In designing Oregon’s vaccine lottery, he pushed the governor’s team to focus on three priorities. First, there needed to be a variable reward prize.
“It’s a type of game prize where not everybody wins,” he said.
That big million dollar prize would motivate people to opt in, even generating a bit of fear of missing out (yes, he used the term “FOMO”). Why play if there’s no big reward?
Second, there needed to be a chance to feel some proximity to the winner. That’s why he urged a smaller $10,000 prize in each of Oregon’s 36 counties.
“We wanted every community and region to have winners so that maybe somebody you know won,” Monk said, “so you could really visualize yourself winning this thing.”

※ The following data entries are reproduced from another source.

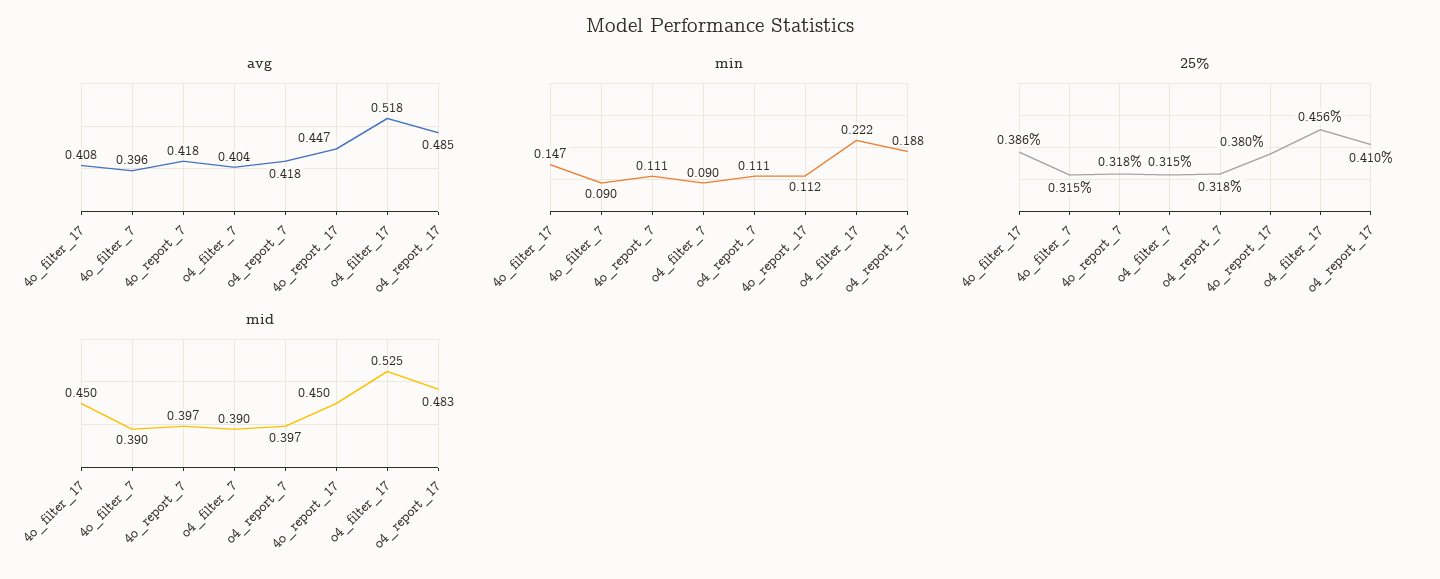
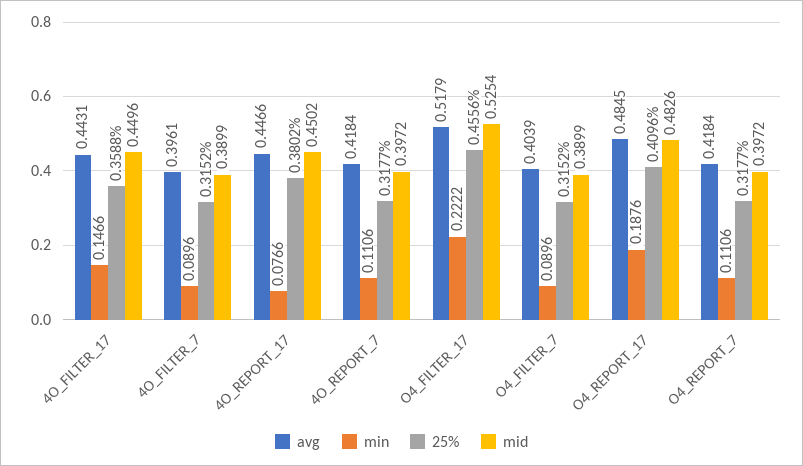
  {
    "avg": {
-     "4o_filter_17": 0.408,
+     "4o_filter_17": 0.4431,
      "4o_filter_7": 0.3961,
      "4o_report_7": 0.4184,
      "o4_filter_7": 0.4039,
      "o4_report_7": 0.4184,
      "4o_report_17": 0.4466,
      "o4_filter_17": 0.5179,
      "o4_report_17": 0.4845
    },
    "min": {
      "4o_filter_17": 0.1466,
      "4o_filter_7": 0.0896,
      "4o_report_7": 0.1106,
      "o4_filter_7": 0.0896,
      "o4_report_7": 0.1106,
-     "4o_report_17": 0.112,
+     "4o_report_17": 0.0766,
      "o4_filter_17": 0.2222,
      "o4_report_17": 0.1876
    },
    "25%": {
-     "4o_filter_17": 0.386,
+     "4o_filter_17": 0.3588,
      "4o_filter_7": 0.3152,
      "4o_report_7": 0.3177,
      "o4_filter_7": 0.3152,
      "o4_report_7": 0.3177,
      "4o_report_17": 0.3802,
      "o4_filter_17": 0.4556,
      "o4_report_17": 0.4096
    },
    "mid": {
      "4o_filter_17": 0.4496,
      "4o_filter_7": 0.3899,
      "4o_report_7": 0.3972,
      "o4_filter_7": 0.3899,
      "o4_report_7": 0.3972,
      "4o_report_17": 0.4502,
      "o4_filter_17": 0.5254,
      "o4_report_17": 0.4826
    }
  }

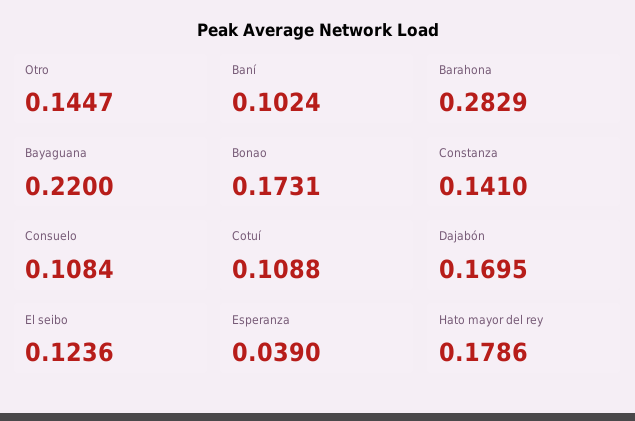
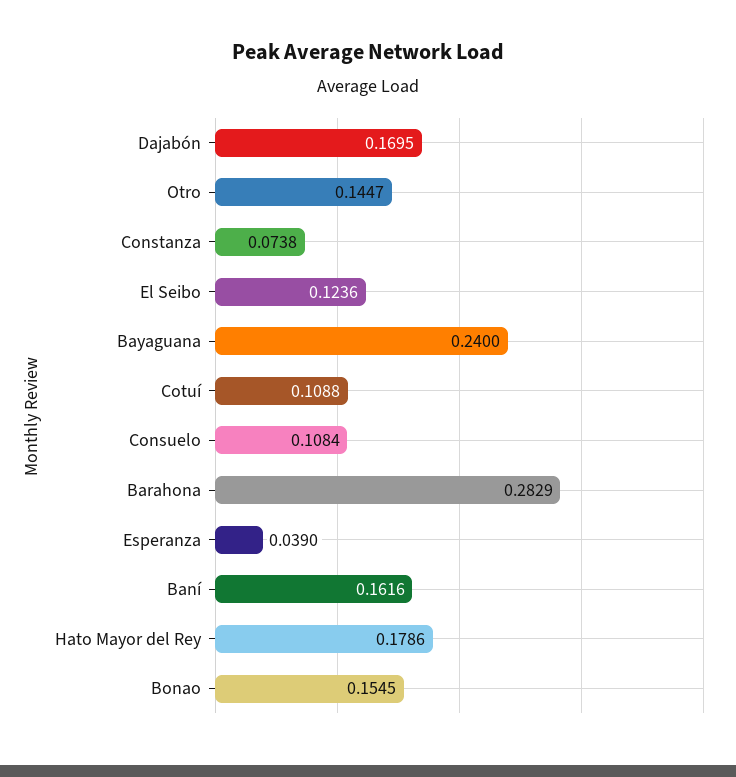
  {
    "Otro": 0.1447,
-   "Baní": 0.1024,
+   "Baní": 0.1616,
    "Barahona": 0.2829,
-   "Bayaguana": 0.22,
+   "Bayaguana": 0.24,
-   "Bonao": 0.1731,
+   "Bonao": 0.1545,
-   "Constanza": 0.141,
+   "Constanza": 0.0738,
    "Consuelo": 0.1084,
    "Cotuí": 0.1088,
    "Dajabón": 0.1695,
    "El seibo": 0.1236,
    "Esperanza": 0.039,
    "Hato mayor del rey": 0.1786
  }

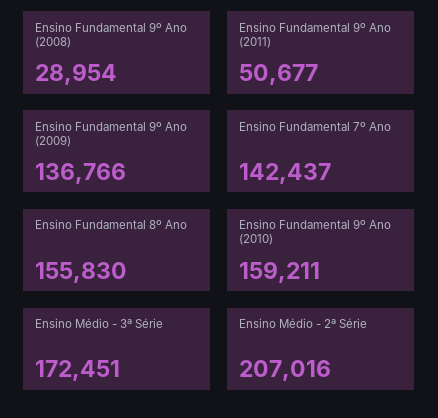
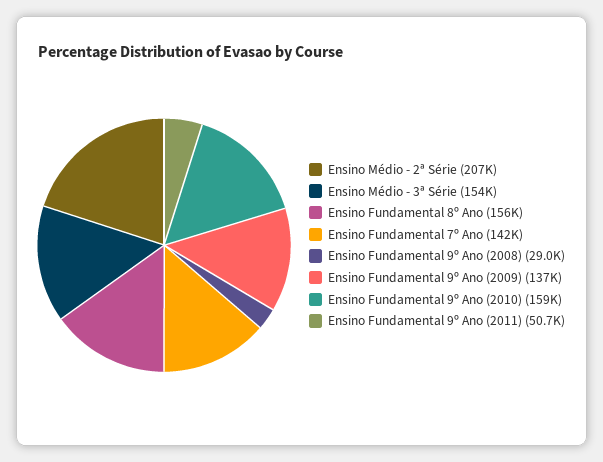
  {
    "Ensino Fundamental 9º Ano (2008)": 28954,
    "Ensino Fundamental 9º Ano (2011)": 50677,
    "Ensino Fundamental 9º Ano (2009)": 136766,
    "Ensino Fundamental 7º Ano": 142437,
    "Ensino Fundamental 8º Ano": 155830,
    "Ensino Fundamental 9º Ano (2010)": 159211,
-   "Ensino Médio - 3ª Série": 172451,
+   "Ensino Médio - 3ª Série": 154000,
    "Ensino Médio - 2ª Série": 207016
  }

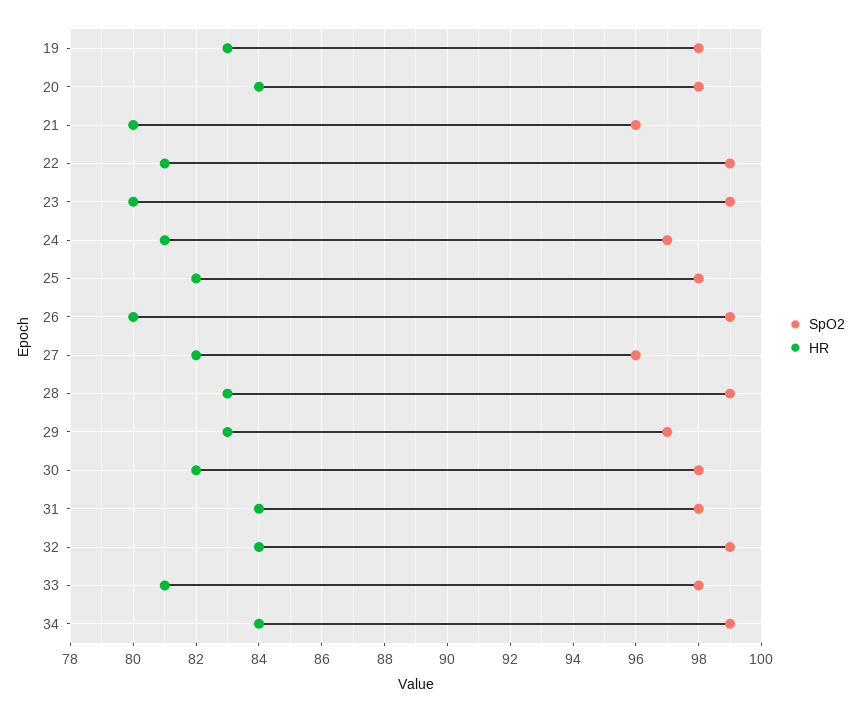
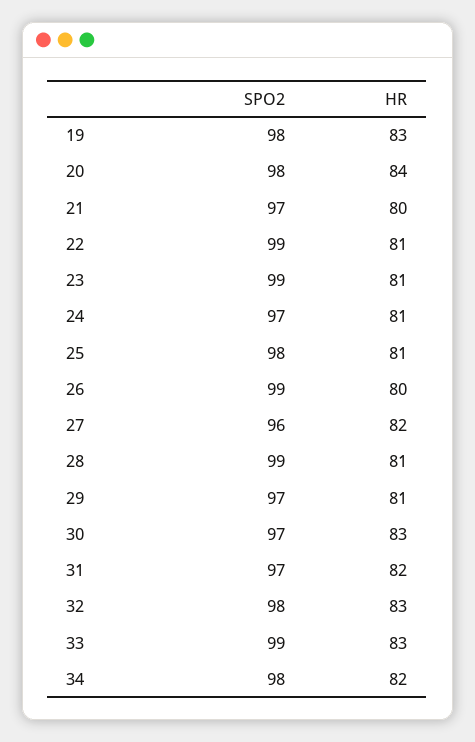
  {
    "SpO2": {
      "19": 98,
      "20": 98,
-     "21": 96,
+     "21": 97,
      "22": 99,
      "23": 99,
      "24": 97,
      "25": 98,
      "26": 99,
      "27": 96,
      "28": 99,
      "29": 97,
-     "30": 98,
+     "30": 97,
-     "31": 98,
+     "31": 97,
-     "32": 99,
+     "32": 98,
-     "33": 98,
+     "33": 99,
-     "34": 99
+     "34": 98
    },
    "HR": {
      "19": 83,
      "20": 84,
      "21": 80,
      "22": 81,
-     "23": 80,
+     "23": 81,
      "24": 81,
-     "25": 82,
+     "25": 81,
      "26": 80,
      "27": 82,
-     "28": 83,
+     "28": 81,
-     "29": 83,
+     "29": 81,
-     "30": 82,
+     "30": 83,
-     "31": 84,
+     "31": 82,
-     "32": 84,
+     "32": 83,
-     "33": 81,
+     "33": 83,
-     "34": 84
+     "34": 82
    }
  }

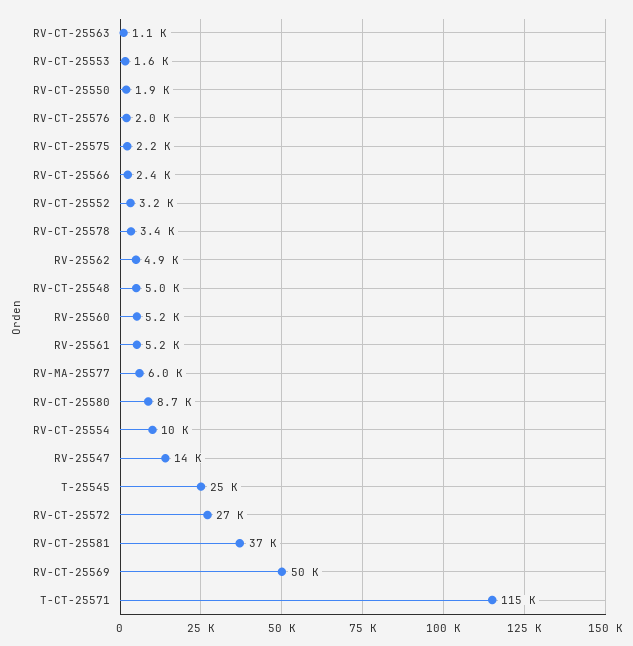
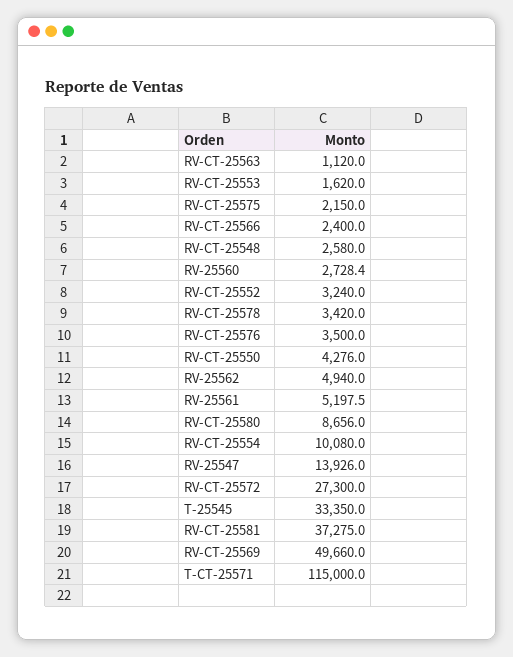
  {
    "RV-CT-25563": 1120,
    "RV-CT-25553": 1620,
-   "RV-CT-25550": 1900,
+   "RV-CT-25550": 4276,
-   "RV-CT-25576": 2000,
+   "RV-CT-25576": 3500,
    "RV-CT-25575": 2150,
    "RV-CT-25566": 2400,
    "RV-CT-25552": 3240,
    "RV-CT-25578": 3420,
    "RV-25562": 4940,
-   "RV-CT-25548": 5000,
+   "RV-CT-25548": 2580,
-   "RV-25560": 5200,
+   "RV-25560": 2728.4,
    "RV-25561": 5197.5,
-   "RV-MA-25577": 6000,
    "RV-CT-25580": 8656,
    "RV-CT-25554": 10080,
    "RV-25547": 13926,
-   "T-25545": 25000,
+   "T-25545": 33350,
    "RV-CT-25572": 27300,
    "RV-CT-25581": 37275,
    "RV-CT-25569": 49660,
    "T-CT-25571": 115000
  }

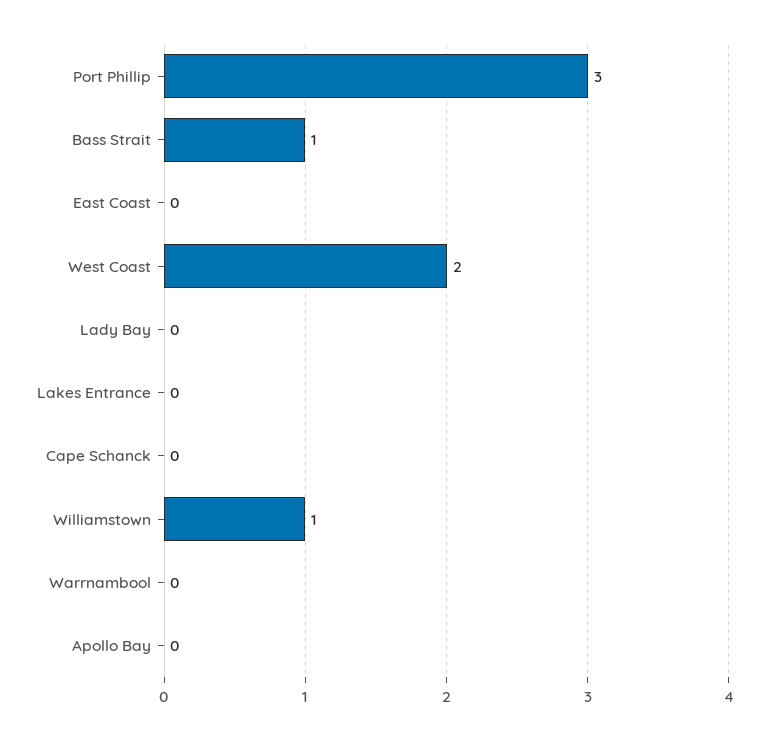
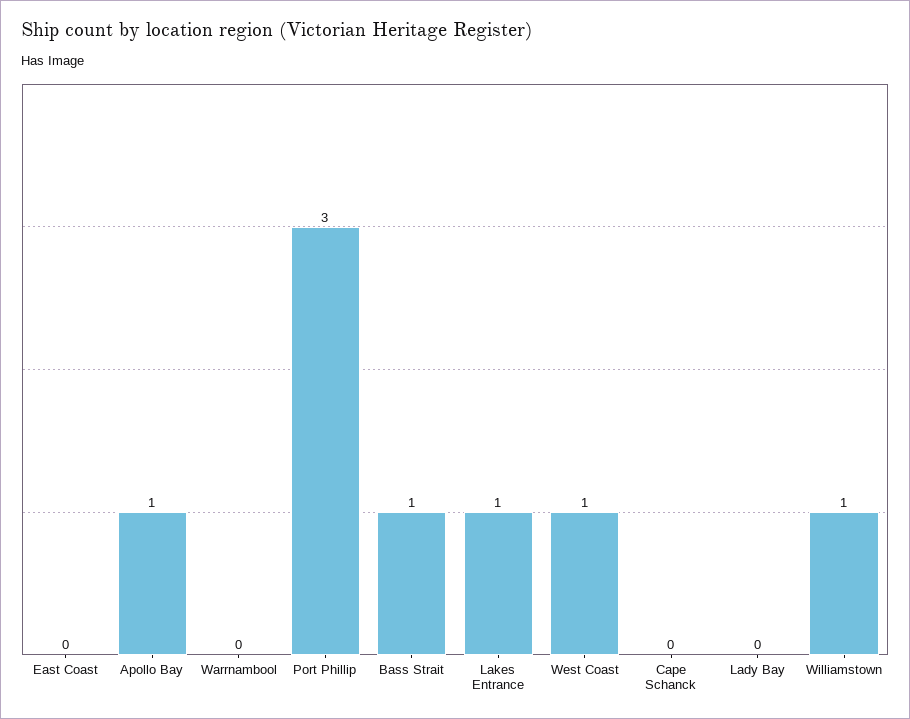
  {
    "Port Phillip": 3,
    "Bass Strait": 1,
    "East Coast": 0,
-   "West Coast": 2,
+   "West Coast": 1,
    "Lady Bay": 0,
-   "Lakes Entrance": 0,
+   "Lakes Entrance": 1,
    "Cape Schanck": 0,
    "Williamstown": 1,
    "Warrnambool": 0,
-   "Apollo Bay": 0
+   "Apollo Bay": 1
  }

Finally, it needed to be risk-free for participants. Monk acknowledges this is one of the biggest problems for conventional lotteries. “I can find you losers,” he said. “These are people who often struggle to make the money they’re holding in their hand and sadly, it goes away.”
Games of the free
Since Oregon’s announcement, vaccine lottery fever has swept the country. Both California and Washington have announced their own lottery programs to pump up vaccination efforts.
Initial findings suggest the incentive may be working here in Oregon. Daily vaccinations are up in several rural counties: Marion County is reporting a 2.3% increase, Sherman County is up 2.5%, Gilliam County up 2.1% since before the lottery was announced. These are places where previous trends had anticipated a decreasing vaccination rate.
On Friday, June 5, Oregon Gov. Kate Brown announced we’re closer than ever to reaching the 70% vaccination threshold that will allow the state’s economy to reopen, and that we’re even running ahead of schedule. The Oregon Health Authority estimates that we will reach that goal by June 21 at the latest.
But Monk said the biggest change might come once governments wrap their heads around how effective games are as a motivator.
“It’s a carrot,” he said. “For those freedom loving folks out there, there’s something here that’s pretty interesting because there’s no mandate, right? It’s about building an incentive and allowing you to choose.”
One of the major tensions in American life this year has been the friction between well-intentioned government regulation and the bristling of individuals and communities who feel their rights are being trampled. Monk hypothesizes there are countless ways governments could create more systems that incentivize people to opt-in to healthier, more productive behaviors, rather then penalizing them for opting out.
“I’d love to see it applied to education, maybe welfare-to-work or personal health. What if instead of a healthcare mandate there were healthcare prizes?”